Se prendiamo atto che si tratta di sintomi di una profonda frustrazione generata dal senso di esclusione e alienazione dalla propria storia, ci rendiamo conto che quello che serve è invece una rilettura critica delle narrazioni dominanti nelle nostre società, che ne smascheri i limiti e le contraddizioni e soprattutto evidenzi quali sono i gruppi che ne restano ai margini, in modo da poter cominciare a costruire narrazioni autenticamente inclusive, da cui nessuno si senta schiacciato e in cui tutti si sentano di poter essere soggetti attivi. È questo il passaggio da una politica e da una retorica che creano divisioni e opposizioni a proposte che puntano a unire e riconciliare, a condizione che lo facciano in modo autentico e non con manipolazioni ancora più sofisticate.

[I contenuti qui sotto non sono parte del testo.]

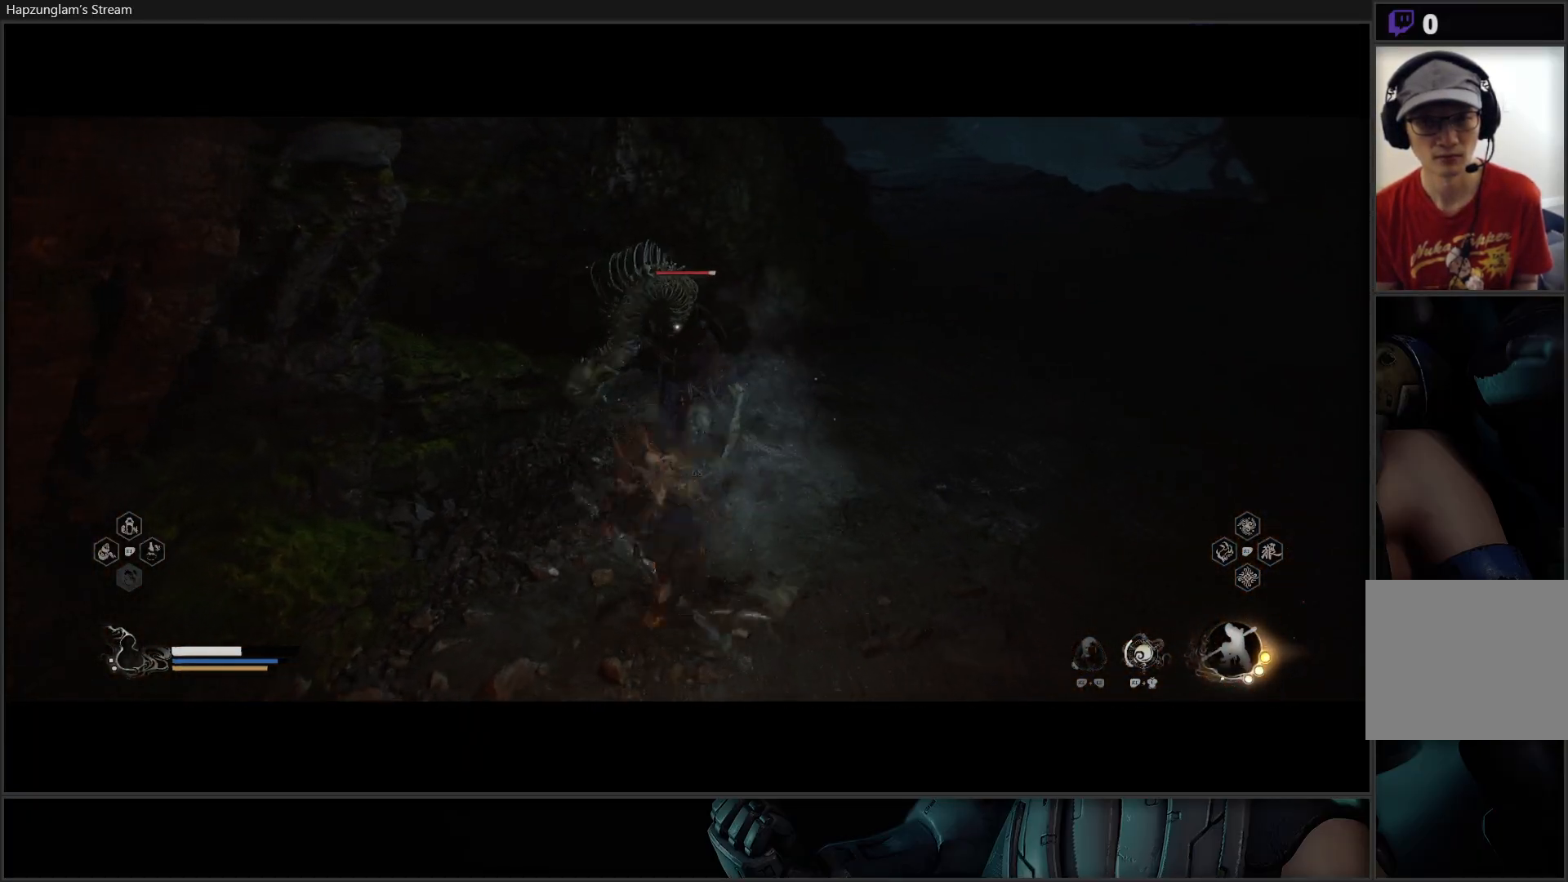
{"buttons": ["X"], "left_stick": "center", "right_stick": "center", "events": [[17, "X", "down"], [100, "X", "up"], [150, "X", "down"], [234, "X", "up"], [334, "X", "down"], [400, "X", "up"], [484, "X", "down"]]}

Inclusione, partecipazione, pari opportunità di protagonismo, spirito critico e autocritico sono da sempre nel DNA della democrazia. Quello che torniamo a scoprire è che la medicina migliore per curare la nostra democrazia malata è tornare ai suoi autentici fondamenti: si tratta di un percorso esigente, che richiederà di mettere in discussione posizioni di potere e privilegi acquisiti, e di negoziare un nuovo contratto sociale, facendosi carico dei conflitti che questo genererà. Ma significa anche che di fronte alla crisi della democrazia non brancoliamo nel buio.